Несколько часов назад, не приходя в сознание, Люба скончалась.
— Уже в морге. Завтра нашу голубушку похоронят. Тут без гроба — яму выроют и положат… Отмучилась милая, Господи милостивый, такую молодую прибрал!
Мастерица передала мне крохотный сверток: связку писем, несколько фотографий, салфетку с незаконченной вышивкой. И тихо мне:
— Поминала вас… ждала. Жалела, как надеялась, что поправитесь, придете…
Люба, Любочка… На следующий день я не мог подняться. Кирилл Александрович один пошел на лагпункт.

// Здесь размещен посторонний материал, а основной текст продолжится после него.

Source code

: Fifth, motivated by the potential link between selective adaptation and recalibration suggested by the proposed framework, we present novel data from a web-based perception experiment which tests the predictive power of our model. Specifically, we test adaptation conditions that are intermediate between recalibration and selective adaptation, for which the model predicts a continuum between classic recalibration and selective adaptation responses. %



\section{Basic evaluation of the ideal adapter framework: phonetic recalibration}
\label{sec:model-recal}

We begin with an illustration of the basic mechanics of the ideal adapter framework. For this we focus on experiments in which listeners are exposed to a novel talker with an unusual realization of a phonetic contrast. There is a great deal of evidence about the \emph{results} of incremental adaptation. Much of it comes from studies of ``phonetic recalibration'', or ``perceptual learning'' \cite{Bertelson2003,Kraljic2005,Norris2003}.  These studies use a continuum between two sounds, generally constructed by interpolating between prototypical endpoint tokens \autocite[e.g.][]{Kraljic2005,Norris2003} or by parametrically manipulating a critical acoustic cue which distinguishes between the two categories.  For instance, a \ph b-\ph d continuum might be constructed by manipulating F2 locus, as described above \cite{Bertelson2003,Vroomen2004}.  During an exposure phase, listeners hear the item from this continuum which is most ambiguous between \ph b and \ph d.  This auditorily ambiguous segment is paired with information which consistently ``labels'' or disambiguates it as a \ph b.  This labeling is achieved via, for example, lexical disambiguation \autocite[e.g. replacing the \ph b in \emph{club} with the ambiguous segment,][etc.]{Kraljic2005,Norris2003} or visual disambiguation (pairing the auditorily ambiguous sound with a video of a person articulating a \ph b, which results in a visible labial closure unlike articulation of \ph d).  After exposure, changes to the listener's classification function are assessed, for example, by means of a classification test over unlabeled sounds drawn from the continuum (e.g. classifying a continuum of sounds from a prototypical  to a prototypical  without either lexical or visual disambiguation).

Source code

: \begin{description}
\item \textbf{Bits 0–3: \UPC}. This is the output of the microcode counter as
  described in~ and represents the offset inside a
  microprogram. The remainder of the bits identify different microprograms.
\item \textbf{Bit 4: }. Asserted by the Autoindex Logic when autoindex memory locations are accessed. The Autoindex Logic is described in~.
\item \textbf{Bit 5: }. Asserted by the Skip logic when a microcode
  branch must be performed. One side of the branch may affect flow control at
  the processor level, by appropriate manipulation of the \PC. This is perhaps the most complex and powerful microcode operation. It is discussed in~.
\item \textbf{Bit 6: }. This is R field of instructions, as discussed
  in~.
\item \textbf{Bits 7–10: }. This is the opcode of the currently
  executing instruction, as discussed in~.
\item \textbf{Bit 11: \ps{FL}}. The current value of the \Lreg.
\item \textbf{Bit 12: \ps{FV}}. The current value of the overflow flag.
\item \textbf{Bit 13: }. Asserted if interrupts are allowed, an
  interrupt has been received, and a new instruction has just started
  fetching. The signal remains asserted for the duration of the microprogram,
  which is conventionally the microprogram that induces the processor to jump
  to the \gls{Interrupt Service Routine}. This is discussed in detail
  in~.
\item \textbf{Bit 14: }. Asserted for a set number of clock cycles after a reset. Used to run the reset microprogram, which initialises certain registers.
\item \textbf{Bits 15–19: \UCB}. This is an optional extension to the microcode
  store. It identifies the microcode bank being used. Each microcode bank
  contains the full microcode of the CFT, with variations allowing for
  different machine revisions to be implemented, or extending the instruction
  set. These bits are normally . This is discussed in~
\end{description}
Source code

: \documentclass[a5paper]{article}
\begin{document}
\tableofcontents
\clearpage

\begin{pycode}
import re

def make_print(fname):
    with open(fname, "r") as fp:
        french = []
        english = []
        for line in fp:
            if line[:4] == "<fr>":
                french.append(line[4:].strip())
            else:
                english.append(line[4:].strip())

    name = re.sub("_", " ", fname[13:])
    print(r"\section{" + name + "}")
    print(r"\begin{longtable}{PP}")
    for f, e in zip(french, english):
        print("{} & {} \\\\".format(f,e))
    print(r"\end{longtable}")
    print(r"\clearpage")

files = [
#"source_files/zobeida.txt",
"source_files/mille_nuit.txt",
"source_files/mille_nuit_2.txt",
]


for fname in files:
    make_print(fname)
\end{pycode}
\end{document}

И мне показалось невозможным не проститься с Любой, не взглянуть на милое ее лицо. Но сил хватило только на то, чтобы спустить ноги с койки, оказалось, что Люба была еще в морге — не пришли рабочие вырыть могилу. Веревкин вернулся к себе, запасся махоркой и хлебом и снова туда отправился, чтобы самому устроить похороны. Заказал гроб и небольшой крест.